At 8/11/2005 4:41 pm , Blogger wahj said...

Welcome back ...

... to reality!

(mwahahaha)

No but seriously, hope you and T had a great time in Bali.

 
At 8/11/2005 10:34 pm , Blogger limegreenspyda said...

the problem with a vacation is, sometimes, that one brings one's Self along. so the things one sees or does are tinged with the implications of Self.

in a sinister way, the becomes the driving point of one's vacation.

 
At 8/12/2005 12:37 am , Blogger NARDAC said...

What's the difference between France and Singapore? We get two months vacation. You just get 5 days.

Of course, the one bad thing is that I was on vacation so long it stopped being like vacation, and almost like real life.

 
At 8/12/2005 9:09 pm , Blogger tscd said...

So...I guess you had a good vacation?

 
At 8/13/2005 6:08 pm , Blogger Tym said...

Yes, a good vacation. Been trying to blog about it, but I always find that really hard after coming home.
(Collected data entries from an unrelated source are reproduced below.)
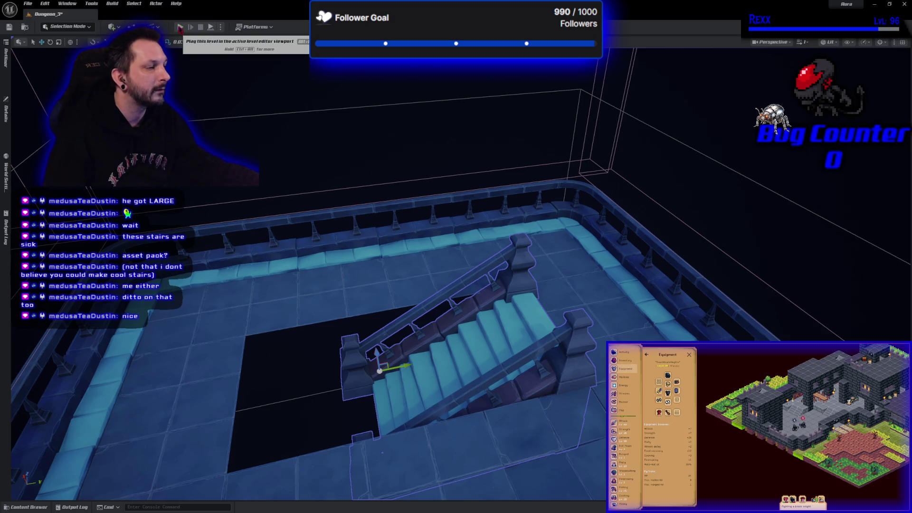
# - Play the Dungeon_3 level, walk the character, and eject from her with F8
pyautogui.click(179, 27)
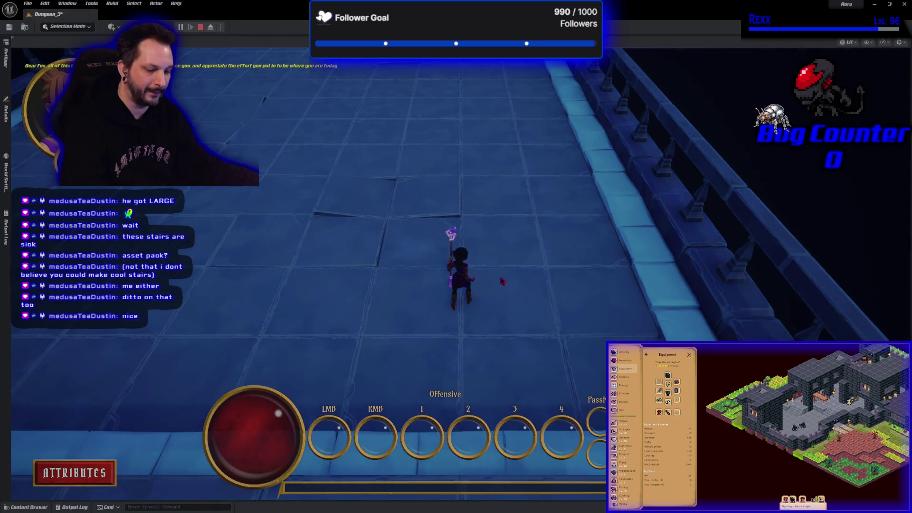
pyautogui.click(508, 273)
pyautogui.press('F8')
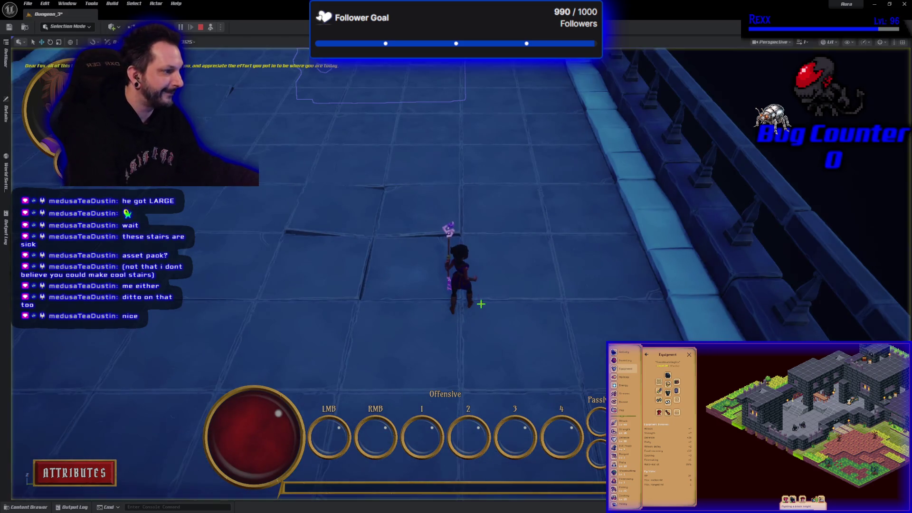
# - Focus the free camera on the character and orbit round to her front
pyautogui.press('f')
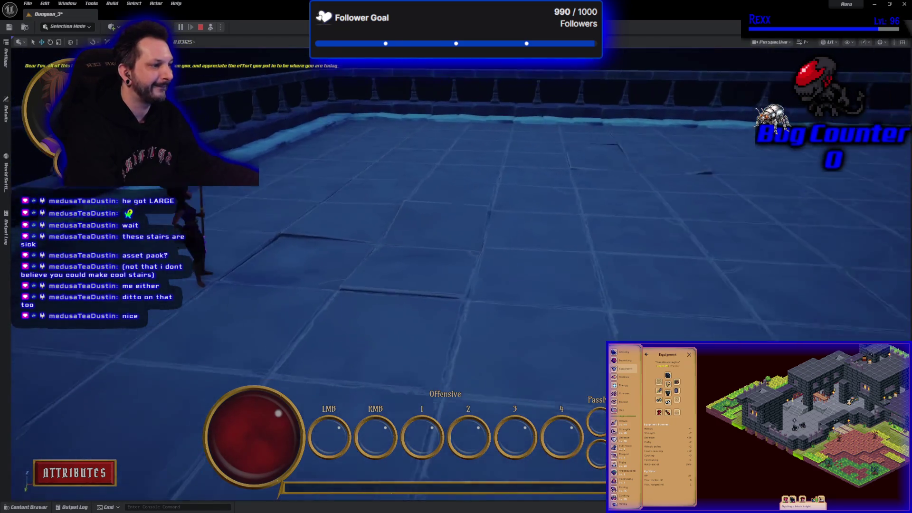
pyautogui.scroll(-2, 456, 256)
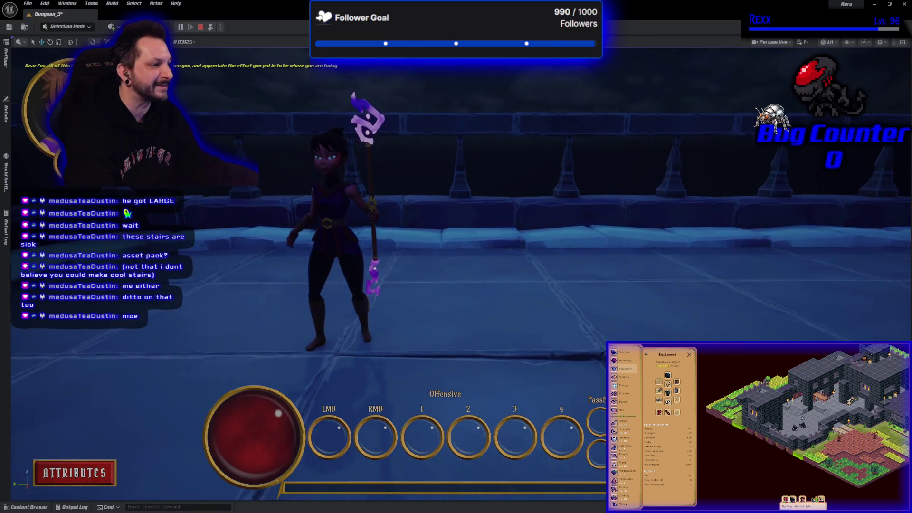
pyautogui.moveTo(361, 302); pyautogui.dragTo(481, 303)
Nardac --- I got 21 days of leave a year at the previous job. As a teacher, I don't get leave per se during the school term (except for emergency situations, e.g. death in the family), but school vacations run for 12 weeks of the year. Of course, I don't get to take all 12 weeks off ... Anyway, there were many, many French people in Bali. You'd've thought there was a direct transporter beaming them from the Cote d'Azur to Bali shores.